By next competition, we hope to have a more accurate way of measuring the distance that Monty has traveled. This past competition, the only distance measurements we relied upon were those made by GPS; Although the calculations proved reliable to a certain extent, there is a lot of room for improvement. In order to increase both our accuracy and precision in determining where we are, we will be using a weighted average of GPS data and data from an encoder. Our weighted average algorithm is devilishly simple, but we needed to find the standard deviation of our GPS. On Sunday we sat Monty down and took 1,000 GPS points of the same spot, imported those points into Microsoft Excel, and took a look at the data.
Our findings were, to be honest, quite cool! First off, the standard deviation of both our latitude and longitude was .0579 meters, which means 95% of all of our GPS readings falls in a circle with a diameter of 11.5894964. That is insanely accurate! Of course, we had outliers on both ends of the data set and our range turned out to be 6.4 meters, but the incredible accuracy was pretty true to form for GPS.
Additionally, we took a look at the data in graphical form. The first graph we saw was a simple graph of Latitude vs Longitude. We predicted that this graph would have a bunch of data in roughly a circle in the center, with a few sporadic outliers dotted around the page. Much to our surprise, the bizarre output of Lat Vs Lon was very un-circle like, and had no mathematical shape that we know of (although it does produce a striking image of a roosted eagle).
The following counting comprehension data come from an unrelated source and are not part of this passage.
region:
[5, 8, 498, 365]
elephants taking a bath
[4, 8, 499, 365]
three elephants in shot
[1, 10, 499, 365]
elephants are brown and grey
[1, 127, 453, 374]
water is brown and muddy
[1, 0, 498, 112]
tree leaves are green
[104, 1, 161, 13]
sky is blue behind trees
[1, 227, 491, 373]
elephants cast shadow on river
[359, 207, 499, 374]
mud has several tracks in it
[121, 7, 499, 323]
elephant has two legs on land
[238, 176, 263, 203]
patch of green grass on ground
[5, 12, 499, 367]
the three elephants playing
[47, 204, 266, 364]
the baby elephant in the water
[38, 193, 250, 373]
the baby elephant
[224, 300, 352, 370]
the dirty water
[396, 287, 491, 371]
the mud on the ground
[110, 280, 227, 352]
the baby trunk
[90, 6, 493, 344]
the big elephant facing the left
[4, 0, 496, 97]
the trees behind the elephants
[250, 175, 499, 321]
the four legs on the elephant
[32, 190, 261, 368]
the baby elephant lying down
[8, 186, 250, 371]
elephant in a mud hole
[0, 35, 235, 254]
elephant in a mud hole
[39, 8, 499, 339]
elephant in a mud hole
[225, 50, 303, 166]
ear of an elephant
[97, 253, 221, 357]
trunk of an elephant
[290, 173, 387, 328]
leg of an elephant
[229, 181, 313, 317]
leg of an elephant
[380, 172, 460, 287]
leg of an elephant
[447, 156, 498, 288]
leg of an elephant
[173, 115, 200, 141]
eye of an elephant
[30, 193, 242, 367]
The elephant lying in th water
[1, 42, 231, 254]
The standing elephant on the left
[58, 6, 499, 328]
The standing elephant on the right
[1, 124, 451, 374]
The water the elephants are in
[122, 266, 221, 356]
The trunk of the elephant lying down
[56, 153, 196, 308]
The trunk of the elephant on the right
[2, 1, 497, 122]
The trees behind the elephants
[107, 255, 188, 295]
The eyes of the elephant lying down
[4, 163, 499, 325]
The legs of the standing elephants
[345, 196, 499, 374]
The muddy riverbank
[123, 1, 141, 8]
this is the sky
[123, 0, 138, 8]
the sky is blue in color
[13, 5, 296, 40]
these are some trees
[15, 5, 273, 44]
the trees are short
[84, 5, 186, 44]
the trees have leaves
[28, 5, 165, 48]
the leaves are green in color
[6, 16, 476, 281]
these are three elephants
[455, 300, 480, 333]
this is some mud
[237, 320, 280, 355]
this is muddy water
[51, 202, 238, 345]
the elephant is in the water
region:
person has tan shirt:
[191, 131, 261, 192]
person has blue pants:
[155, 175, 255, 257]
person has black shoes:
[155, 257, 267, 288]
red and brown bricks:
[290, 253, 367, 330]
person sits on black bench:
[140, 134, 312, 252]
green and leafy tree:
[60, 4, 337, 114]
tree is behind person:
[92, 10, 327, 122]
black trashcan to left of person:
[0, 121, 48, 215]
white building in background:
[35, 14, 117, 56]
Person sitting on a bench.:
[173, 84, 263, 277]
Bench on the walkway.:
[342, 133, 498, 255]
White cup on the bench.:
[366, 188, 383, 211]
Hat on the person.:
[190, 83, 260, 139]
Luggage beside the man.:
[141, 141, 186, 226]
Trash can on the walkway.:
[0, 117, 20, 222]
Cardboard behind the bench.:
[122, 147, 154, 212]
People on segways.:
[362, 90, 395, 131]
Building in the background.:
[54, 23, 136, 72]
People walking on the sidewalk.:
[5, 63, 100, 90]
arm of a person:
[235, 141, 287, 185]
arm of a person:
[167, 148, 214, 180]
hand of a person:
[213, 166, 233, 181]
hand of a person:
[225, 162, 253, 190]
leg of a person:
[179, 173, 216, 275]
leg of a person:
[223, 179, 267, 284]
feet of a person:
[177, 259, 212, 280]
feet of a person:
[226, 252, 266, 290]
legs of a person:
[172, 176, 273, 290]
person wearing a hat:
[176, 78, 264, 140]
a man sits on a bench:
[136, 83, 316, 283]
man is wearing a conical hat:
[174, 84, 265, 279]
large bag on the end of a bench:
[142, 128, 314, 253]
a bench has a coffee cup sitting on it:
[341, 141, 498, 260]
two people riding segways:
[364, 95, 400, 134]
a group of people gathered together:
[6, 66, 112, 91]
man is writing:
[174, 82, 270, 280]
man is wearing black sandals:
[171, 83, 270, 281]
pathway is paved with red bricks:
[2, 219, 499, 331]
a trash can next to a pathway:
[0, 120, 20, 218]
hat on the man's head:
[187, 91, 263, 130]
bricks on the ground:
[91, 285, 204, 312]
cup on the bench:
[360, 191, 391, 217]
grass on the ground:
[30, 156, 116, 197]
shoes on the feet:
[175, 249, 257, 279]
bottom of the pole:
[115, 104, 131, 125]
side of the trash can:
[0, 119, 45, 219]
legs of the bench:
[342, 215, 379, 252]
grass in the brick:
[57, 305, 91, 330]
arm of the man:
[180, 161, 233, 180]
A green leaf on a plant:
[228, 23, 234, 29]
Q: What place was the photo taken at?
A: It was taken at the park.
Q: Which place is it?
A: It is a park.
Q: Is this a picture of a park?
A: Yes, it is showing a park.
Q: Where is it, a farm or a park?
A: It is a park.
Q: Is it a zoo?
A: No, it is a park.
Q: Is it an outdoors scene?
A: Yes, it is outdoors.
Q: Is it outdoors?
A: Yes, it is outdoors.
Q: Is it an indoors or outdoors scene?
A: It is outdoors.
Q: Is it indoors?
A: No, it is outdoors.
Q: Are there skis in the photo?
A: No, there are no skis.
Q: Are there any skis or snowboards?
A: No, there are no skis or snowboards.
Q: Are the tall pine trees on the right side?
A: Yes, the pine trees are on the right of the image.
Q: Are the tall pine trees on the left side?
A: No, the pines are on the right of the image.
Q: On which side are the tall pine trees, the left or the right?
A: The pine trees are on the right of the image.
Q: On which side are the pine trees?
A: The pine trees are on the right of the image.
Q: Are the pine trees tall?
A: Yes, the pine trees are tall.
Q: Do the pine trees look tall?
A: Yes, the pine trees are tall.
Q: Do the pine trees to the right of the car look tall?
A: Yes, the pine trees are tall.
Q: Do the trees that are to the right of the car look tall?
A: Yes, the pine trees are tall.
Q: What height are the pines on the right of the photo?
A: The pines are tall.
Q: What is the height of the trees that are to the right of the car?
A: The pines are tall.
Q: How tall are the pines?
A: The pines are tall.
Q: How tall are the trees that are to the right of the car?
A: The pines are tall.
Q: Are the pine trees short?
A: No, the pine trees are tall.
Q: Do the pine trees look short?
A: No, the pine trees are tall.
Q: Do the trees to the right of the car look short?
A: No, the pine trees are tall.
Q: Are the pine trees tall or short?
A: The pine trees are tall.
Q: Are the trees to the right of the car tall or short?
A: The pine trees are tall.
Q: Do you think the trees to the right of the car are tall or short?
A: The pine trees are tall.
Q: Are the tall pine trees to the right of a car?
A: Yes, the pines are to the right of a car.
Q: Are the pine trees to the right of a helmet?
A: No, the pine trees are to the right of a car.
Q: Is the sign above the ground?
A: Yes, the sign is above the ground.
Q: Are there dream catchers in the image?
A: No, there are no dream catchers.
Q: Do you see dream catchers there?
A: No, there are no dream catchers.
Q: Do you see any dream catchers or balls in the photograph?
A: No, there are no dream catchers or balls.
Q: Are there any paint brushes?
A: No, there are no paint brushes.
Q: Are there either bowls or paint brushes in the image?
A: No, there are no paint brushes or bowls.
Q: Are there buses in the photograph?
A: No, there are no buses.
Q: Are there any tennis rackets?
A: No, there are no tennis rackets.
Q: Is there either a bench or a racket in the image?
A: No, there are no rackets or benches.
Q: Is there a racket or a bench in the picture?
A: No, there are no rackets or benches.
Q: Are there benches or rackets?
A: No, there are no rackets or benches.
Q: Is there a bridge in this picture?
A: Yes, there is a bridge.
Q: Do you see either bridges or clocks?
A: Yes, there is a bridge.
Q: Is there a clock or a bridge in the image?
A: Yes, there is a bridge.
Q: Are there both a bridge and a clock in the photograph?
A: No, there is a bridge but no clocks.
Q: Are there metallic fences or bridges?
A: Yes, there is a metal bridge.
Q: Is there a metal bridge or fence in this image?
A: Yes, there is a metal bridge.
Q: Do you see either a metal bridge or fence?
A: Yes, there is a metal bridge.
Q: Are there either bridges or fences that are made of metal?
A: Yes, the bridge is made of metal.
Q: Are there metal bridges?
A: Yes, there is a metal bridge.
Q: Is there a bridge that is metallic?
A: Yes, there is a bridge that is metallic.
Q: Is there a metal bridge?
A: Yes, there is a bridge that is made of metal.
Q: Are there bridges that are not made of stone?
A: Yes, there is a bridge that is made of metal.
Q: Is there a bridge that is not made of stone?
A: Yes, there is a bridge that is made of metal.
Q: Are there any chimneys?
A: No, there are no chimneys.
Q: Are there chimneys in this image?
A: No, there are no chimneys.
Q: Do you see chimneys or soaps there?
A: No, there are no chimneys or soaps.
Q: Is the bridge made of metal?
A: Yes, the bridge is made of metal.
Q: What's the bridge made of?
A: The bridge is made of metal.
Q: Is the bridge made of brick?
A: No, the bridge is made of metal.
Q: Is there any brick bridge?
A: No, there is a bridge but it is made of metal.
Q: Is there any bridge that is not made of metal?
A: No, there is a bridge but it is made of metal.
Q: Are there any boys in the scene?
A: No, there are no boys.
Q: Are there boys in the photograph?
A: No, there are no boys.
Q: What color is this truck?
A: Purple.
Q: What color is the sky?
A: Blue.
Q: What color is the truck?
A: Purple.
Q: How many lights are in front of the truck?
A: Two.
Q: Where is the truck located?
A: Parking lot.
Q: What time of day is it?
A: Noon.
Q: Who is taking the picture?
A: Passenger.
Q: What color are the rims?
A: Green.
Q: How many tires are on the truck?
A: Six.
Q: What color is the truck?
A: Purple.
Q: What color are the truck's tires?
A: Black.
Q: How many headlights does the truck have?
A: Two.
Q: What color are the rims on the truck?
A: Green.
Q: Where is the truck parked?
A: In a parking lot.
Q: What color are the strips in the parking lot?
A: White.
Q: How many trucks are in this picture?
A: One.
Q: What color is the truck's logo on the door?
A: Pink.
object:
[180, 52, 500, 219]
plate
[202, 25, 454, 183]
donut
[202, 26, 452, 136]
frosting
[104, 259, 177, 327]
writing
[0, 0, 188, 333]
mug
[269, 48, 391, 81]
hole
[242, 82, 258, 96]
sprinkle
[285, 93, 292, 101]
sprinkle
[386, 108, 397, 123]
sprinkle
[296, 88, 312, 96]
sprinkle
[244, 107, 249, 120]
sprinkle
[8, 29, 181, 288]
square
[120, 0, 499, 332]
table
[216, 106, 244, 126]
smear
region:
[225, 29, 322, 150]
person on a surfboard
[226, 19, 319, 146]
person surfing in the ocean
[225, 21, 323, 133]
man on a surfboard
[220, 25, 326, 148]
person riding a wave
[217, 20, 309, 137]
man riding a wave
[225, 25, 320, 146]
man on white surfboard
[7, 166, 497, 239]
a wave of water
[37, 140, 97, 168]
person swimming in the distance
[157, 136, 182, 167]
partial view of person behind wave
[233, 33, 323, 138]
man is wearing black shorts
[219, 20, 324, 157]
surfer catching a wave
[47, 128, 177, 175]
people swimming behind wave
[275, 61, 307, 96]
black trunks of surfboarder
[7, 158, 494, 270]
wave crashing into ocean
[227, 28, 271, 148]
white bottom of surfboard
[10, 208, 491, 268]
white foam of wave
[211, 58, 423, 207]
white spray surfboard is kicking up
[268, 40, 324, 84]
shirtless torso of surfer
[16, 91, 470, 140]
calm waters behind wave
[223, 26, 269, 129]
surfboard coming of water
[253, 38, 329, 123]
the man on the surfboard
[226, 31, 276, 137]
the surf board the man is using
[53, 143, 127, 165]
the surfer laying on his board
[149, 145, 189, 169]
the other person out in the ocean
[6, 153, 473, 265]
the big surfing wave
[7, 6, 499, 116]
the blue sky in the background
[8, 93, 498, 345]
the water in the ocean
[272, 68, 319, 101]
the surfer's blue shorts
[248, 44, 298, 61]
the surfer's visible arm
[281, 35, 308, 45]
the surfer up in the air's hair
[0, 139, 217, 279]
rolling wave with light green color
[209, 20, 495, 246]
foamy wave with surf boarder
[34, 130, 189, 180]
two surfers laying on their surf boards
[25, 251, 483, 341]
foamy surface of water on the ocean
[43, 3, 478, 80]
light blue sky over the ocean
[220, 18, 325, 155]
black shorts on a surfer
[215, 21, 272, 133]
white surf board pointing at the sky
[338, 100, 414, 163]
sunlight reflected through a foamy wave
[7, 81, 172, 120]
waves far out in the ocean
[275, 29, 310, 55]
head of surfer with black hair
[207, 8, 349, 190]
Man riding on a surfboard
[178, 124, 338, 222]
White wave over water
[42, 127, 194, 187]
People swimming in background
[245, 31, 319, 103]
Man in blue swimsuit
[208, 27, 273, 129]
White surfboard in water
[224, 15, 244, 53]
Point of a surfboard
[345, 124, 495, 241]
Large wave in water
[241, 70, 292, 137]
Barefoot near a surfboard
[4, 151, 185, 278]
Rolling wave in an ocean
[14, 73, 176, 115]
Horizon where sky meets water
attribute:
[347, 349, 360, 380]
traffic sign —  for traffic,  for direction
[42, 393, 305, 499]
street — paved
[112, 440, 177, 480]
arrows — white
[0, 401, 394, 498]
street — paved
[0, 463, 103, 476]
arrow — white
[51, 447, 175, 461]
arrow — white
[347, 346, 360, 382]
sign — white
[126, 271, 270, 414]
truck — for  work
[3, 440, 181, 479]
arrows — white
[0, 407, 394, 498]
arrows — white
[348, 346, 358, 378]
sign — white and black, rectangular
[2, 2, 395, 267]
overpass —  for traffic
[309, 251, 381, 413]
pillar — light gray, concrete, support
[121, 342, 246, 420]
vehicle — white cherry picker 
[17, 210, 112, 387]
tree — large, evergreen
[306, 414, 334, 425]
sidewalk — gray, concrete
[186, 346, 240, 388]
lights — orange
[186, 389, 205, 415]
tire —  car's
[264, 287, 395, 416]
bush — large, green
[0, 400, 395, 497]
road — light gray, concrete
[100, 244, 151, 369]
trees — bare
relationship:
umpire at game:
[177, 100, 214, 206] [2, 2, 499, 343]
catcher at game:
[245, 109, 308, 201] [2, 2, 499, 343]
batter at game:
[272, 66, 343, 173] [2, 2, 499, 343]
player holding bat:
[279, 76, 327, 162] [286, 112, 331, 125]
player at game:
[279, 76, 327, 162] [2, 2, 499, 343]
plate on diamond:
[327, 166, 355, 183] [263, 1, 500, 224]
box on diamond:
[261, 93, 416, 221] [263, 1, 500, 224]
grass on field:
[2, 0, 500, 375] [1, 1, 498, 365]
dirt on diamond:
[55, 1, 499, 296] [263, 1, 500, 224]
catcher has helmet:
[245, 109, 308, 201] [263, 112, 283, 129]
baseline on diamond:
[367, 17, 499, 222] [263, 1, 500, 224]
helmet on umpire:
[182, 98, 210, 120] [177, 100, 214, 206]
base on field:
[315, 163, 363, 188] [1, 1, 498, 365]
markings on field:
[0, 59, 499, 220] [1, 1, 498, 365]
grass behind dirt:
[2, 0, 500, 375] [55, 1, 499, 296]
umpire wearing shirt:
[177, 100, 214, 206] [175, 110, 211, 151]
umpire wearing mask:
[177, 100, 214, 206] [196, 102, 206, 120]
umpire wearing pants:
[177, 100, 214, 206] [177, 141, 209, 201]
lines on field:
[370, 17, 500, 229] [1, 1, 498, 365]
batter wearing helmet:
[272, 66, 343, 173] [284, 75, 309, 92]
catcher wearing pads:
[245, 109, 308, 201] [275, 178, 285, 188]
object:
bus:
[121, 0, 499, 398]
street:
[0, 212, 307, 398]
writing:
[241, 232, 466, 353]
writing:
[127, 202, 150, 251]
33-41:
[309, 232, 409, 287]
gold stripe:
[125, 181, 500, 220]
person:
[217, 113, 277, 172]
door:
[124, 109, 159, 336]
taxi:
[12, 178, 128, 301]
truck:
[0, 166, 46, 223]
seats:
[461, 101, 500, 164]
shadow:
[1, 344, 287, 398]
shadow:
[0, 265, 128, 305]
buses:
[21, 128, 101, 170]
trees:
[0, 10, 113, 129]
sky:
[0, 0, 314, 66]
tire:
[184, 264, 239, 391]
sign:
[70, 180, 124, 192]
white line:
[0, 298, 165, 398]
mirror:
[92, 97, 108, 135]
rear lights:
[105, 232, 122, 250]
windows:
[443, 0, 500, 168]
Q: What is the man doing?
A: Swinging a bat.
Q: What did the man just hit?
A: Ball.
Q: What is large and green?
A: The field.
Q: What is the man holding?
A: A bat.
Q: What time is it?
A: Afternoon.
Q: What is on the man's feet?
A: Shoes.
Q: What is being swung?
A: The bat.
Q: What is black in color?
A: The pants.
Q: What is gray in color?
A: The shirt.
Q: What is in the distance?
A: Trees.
The second two graphs we made helped us understand the output of the first graph a little better. We separately graphed Latitude and Longitude vs Time and once again our predictions were wrong. We expected another random dispersion of points along a best fit line, but instead we were greeted with two graphs that showed random downward and upward trends of points. We inferred that the rise and fall of the Latitude and Longitude were due to Satellite error or movement because the trends continue for a good time before switching direction. The line graph showed that the GPS doesn’t produce random points, but instead produces points that continue to increase (or decrease) in error IN THE SAME DIRECTION for a brief period of time.